Born in El Paso and an alumnus of the University of Texas at Austin, Jiménez made sculpture that coupled a Pop medium (fiberglass) with traditional Southwestern themes. His work drew from the cultural poles of Mexico City and New York City, both places where he worked and studied, and he was greatly influenced by public artists such as Mexican muralist José Clemente Orozco. The artist sought to bring Native American, Mexican, and Chicano figures to the fore in works that pay heed to classical sculptural values.
But a short biography understates the long and fruitful relationship between Jiménez and the Smithsonian American Art Museum. That relationship began in the 1970s with then-director Joshua Taylor, who was an enthusiastic supporter of the artist's work, and continued to the present day with the many staffers who speak fondly of their personal interactions with the artist.
In 1978 Jiménez personally gifted the museum with a color lithograph, Howl, one of a series of artworks based on a coyote figure; the following year, the museum acquired Man on Fire, and other works appeared in an exhibition of art from the West. For several years Vaquero, an equestrian statue that is considered among the artist's most important works, was temporarily installed near the front steps of the building (the piece was owned by the city of Houston, TX). Over time visitors and staffers alike came to regard the piece as emblematic of the museum, so, in 1990 American Art purchased an artist's proof of Vaquero, which stood near the museum for a decade. The piece was reinstalled last week at the north entrance to the museum. A museum centerpiece like Vaquero accummulates stories over time, and unsurprisingly, it figures into many staffers' recollections.
The relationship between the museum and the artist was mutually beneficial—even, at times, indirectly so. Eight years ago, Jiménez was nominated for and received an assessment award and a conservation award from American Art's Save Outdoor Sculpture preservation program for both Southwest Pieta, a public work in Albuquerque, NM, and Vaquero in Houston. Eleven program volunteers assessed the artist's work. Vaquero received one of the program's inaugural preservation conservation awards.
Because so many of his piecees were public commissions, the artist's works often took the characteristics of a community into consideration. No doubt this also owed to the unique niche Jiménez occupied. The Protestant artist did not always find that his work had a place within mainstream Chicano culture. Nor did his art hew entirely to the Pop paradigm in which he worked. Vaquero, for example, met some resistance from Hispanic communities, who argued that a monumental gunslinging Mexican cowboy reinforced negative images of immigrants. Jiménez conceived of the piece as an update on the traditional equestrian statue, in which a hero is signified by his sword or gun. (The work bears a similar composition to that of A. Phimister Proctor's 1915 Buckaroo, though Jiménez places the cowboy correctly within the context of Mexican culture.) In a similar vein, neither were regional themes predominant among his Pop Art peers.

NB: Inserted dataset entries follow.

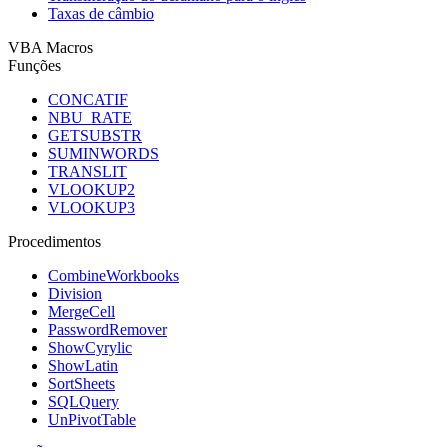
Taxas de câmbio
VBA Macros
Funções
CONCATIF
NBU_RATE
GETSUBSTR
SUMINWORDS
TRANSLIT
VLOOKUP2
VLOOKUP3
Procedimentos
CombineWorkbooks
Division
MergeCell
PasswordRemover
ShowCyrylic
ShowLatin
SortSheets
SQLQuery
UnPivotTable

Some controversies notwithstanding, the artist's career has not been marked by contention. For example, when Jiménez planned a commissioned piece for the city of Fargo, ND, he originally conceived a public barn dance. But figuring that a "frivolous" piece might be greeted by the Scandinavian Lutheran community with hostility, he instead proposed Sodbuster, a complete one-eighty that nevertheless tapped the regional vein. As the city of Fargo describes the work:
[Early in his career Jiménez] had found shards of pottery in his own garden and took interest in a Native American burial found near his New Mexican home. This experience was combined with readings of Northern Plains history, community visits and shows at the Fargo museum, and incorporated into "Sodbuster." The piece portrays a stout man guiding an ox drawn plow that not only opens up the soil for planting but exposes buried artifacts, from potsherds to a French Canadian oxcart wheel, of former human habitation.
My own time working with the museum has been too short to proffer an opportunity to meet Jiménez. But I have my own associations with the artist—my grandmother owns several of his drawings, and I certainly saw enough of his work growing up in Texas. Those who don't live in the Southwest will yet have opportunities to see his art, here and at the diverse institutions nationwide that house his works.